--- SOURCE EXCERPT ---
This is why in the surviving Greek fragments of Origen’s On First Principles, as well as his Against Celsus, we find subordinationism, whereas the parts Slick quoted above sound uncannily trinitarian. Simply put, Slick’s quote is from a source that Rufinus adjusted to be trinitarian. To conclude our foray into Origen’s world, let us consider Joseph Trigg’s summary about Origen’s beliefs.
A corollary to Origen’s identification of Christ with the second divine hypostasis of Platonism is the Son’s inferiority to the Father. As an emanation outward from the utter simplicity of the Father toward the utter multiplicity of the world, the second hypostasis is, necessarily, less perfect than the first…Because of this, Origen, although he insisted on Christ’s divinity and utter difference from all lesser beings, was unwilling to ascribe to the Son the same dignity he ascribed to the Father. The Son as a mediating hypostasis is inferior to the Father and represents a lower stage in the cosmological scale. Only the Father, Origen said, is truly God; the Son is God only by participation in the Father. He found in the opening verse of the Gospel of John a grammatical construction that confirmed his evaluation of the Son’s lesser divinity. There the biblical author makes use of the Greek definite article in referring to God but leaves off the article in referring to Christ, the Word, as God…This tendency to subordinate the Son to the Father caused Origen no trouble theologically during his lifetime since most Christians took such a subordination for granted. Later, when the development of trinitarian theology in the fourth century made subordinationism untenable, it brought Origen’s theology into disrepute.
---
_WHAT IS BEING ASKED:_ According to the passage on Origen, how is the Son God? The material after this point plays no part in the exercise.
--- RECORDS ---
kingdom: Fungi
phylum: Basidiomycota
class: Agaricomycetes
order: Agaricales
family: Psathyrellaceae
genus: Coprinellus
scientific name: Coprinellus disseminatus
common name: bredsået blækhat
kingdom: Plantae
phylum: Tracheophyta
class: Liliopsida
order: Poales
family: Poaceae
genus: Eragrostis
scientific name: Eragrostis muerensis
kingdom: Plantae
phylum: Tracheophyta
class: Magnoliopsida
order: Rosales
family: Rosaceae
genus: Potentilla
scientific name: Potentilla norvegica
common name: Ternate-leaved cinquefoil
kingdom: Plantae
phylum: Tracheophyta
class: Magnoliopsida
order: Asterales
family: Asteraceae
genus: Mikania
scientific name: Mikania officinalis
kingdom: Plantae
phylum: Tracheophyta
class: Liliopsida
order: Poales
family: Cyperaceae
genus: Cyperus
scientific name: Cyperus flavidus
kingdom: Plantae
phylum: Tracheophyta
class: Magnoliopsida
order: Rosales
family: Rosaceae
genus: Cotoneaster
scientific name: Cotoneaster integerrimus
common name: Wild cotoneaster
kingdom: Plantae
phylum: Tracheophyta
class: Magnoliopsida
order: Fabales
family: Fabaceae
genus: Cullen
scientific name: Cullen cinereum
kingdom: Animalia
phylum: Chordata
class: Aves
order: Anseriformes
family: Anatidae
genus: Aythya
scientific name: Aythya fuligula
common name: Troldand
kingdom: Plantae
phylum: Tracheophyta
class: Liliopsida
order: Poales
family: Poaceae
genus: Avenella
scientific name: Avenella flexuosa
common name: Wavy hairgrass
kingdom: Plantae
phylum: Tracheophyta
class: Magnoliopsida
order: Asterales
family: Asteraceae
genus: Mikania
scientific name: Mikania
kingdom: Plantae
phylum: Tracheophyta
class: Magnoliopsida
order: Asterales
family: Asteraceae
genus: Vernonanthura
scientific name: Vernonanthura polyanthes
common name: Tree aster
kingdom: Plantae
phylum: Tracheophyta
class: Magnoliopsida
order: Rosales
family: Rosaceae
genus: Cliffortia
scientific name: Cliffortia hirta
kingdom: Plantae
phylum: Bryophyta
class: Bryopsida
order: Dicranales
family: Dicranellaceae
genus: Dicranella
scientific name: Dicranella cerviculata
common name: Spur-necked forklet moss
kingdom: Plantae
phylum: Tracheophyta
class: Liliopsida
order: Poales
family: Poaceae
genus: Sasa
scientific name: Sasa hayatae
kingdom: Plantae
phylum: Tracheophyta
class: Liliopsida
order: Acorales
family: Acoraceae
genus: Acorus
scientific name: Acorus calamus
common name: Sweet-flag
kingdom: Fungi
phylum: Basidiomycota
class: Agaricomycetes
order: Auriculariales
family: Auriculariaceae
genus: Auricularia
---
_SOLVED EXERCISE:_ Only by participation in the Father.